Thermal preservation processes such as retorting canned foods and pasteurizing milk and eggs have the disadvantage of degrading product quality as perceived by the consumer as well as nutritional quality. In recent years, much research has been conducted with success to develop nonthermal food processes that destroy microorganisms. These processes include irradiation, ultrahigh hydrostatic pressurization, pulsed electric fields, oscillating magnetic fields, high-intensity visible and UV light, and ultrasonics (manothermosonication). In all of these processes, microbial inactivation increases with the duration and intensity of the treatment, analogous to thermal processes.

Food irradiation has gained prominence worldwide as a nonthermal method. Irradiation refers to ionizing electromagnetic radiation that inactivates microorganisms by producing high-energy electrons within the food product. Irradiation has been approved for use in the United States on a number of food products (Table 6). Specifically, the

FDA has approved irradiation from sealed units of radioactive nuclei (131Cs or 60Co), electron beams generated from machine sources at energies not to exceed 10 MeV, or X rays generated from machine sources not to exceed 5 MeV.

The legal basis for regulation of food irradiation by the FDA is that irradiation is included in the definition of "food additive" in the 1958 Amendment to the FDCA. The primary concern is that the radiation, in the process of destroying microorganisms and enzymes, will produce toxic substances. However, the Joint FAO/IAEA/WHO Expert Committee on the Wholesomeness of Irradiated Food (JECFI) concluded in 1980 after review of extensive research that irradiation of any commodity up to an overall average dose of 10 kGy presents no toxicological hazard.
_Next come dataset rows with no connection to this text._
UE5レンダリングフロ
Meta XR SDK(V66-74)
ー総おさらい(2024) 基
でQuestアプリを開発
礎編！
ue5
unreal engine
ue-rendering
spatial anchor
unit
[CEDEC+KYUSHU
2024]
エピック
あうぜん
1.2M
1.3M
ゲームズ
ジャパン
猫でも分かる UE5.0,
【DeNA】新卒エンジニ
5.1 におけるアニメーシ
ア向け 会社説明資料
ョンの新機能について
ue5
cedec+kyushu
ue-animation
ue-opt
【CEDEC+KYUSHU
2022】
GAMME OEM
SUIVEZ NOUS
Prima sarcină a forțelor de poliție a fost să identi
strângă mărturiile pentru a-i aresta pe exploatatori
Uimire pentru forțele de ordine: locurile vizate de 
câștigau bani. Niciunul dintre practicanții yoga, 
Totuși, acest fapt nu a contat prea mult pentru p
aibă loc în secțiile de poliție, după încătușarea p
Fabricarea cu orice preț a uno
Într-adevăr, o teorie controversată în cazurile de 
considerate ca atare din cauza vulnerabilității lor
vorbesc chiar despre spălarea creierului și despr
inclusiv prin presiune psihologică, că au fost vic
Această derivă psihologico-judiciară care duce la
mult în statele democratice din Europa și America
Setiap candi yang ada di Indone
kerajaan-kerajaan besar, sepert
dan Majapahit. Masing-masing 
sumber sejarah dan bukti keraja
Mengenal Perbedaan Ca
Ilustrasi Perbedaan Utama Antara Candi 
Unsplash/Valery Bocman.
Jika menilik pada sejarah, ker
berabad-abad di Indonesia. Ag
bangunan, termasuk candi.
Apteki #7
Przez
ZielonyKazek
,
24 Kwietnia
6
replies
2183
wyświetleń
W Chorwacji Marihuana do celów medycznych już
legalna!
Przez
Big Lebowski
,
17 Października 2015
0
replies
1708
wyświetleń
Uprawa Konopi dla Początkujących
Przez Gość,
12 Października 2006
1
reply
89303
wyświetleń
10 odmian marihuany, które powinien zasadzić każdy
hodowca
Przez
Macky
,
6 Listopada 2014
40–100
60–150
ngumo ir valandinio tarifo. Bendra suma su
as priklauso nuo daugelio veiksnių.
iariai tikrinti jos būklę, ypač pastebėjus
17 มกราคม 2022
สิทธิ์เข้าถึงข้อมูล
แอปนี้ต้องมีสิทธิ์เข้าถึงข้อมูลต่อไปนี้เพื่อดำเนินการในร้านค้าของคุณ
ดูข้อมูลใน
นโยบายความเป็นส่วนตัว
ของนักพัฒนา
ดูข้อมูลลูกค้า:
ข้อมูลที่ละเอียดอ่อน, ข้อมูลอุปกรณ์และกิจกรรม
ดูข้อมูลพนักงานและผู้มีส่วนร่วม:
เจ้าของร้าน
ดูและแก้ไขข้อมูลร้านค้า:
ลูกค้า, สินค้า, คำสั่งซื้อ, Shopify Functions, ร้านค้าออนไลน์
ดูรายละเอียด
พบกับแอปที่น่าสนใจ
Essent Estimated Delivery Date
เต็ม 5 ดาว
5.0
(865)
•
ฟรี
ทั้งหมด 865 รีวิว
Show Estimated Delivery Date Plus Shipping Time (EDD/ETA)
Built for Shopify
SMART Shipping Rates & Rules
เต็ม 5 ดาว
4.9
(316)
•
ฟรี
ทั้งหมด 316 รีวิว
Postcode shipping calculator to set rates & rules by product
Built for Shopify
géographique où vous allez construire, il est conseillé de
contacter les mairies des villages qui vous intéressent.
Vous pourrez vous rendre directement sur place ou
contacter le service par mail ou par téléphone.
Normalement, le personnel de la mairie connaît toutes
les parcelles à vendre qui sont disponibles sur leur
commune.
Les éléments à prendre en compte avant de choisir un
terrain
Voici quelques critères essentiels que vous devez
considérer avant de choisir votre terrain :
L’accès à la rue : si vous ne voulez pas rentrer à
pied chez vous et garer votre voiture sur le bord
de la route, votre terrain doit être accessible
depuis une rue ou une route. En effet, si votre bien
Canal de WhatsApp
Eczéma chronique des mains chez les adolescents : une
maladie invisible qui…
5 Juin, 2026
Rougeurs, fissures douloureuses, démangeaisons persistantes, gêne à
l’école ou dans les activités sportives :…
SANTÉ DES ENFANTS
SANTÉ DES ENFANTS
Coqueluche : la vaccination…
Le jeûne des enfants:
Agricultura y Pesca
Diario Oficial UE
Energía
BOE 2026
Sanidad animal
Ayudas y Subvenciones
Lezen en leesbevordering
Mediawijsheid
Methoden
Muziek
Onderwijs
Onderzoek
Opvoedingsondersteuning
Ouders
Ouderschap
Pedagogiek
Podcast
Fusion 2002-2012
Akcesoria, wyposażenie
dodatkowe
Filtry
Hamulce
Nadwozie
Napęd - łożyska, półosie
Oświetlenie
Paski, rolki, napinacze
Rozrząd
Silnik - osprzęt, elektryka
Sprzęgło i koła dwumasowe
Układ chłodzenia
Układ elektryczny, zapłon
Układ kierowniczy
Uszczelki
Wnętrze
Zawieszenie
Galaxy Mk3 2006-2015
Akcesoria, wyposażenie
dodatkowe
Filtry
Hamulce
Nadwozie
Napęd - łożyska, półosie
Despite its safety and potential benefits for a safe food supply, food irradiation still remains a controversial food process with many food processors unwilling to install irradiation systems.

The other nonthermal preservation methods have not found widespread usage and are still under development. Ultrahigh hydrostatic pressure (UHP) has been shown to be effective in inactivating microorganisms (vegetative bacteria, parasites, yeasts, and molds) at pressures between 300 and 600 MPa (43,000 to 87,000 psi). Processes can be made continuous for liquid foods, and processing times range from one minute to one hour at room temperature. The UHP process can also be enhanced by increasing temperatures up to 90°C, to the point of inactivating enzymes and spores. The other nonthermal processes involve exposing the food to high-intensity field strengths for short durations, sometimes including up to 100 rapid pulses. The degree of microbial inactivation depends on the strength of the field, its duration, and the number of pulses. Increasing temperature during these processes also enhances inactivation.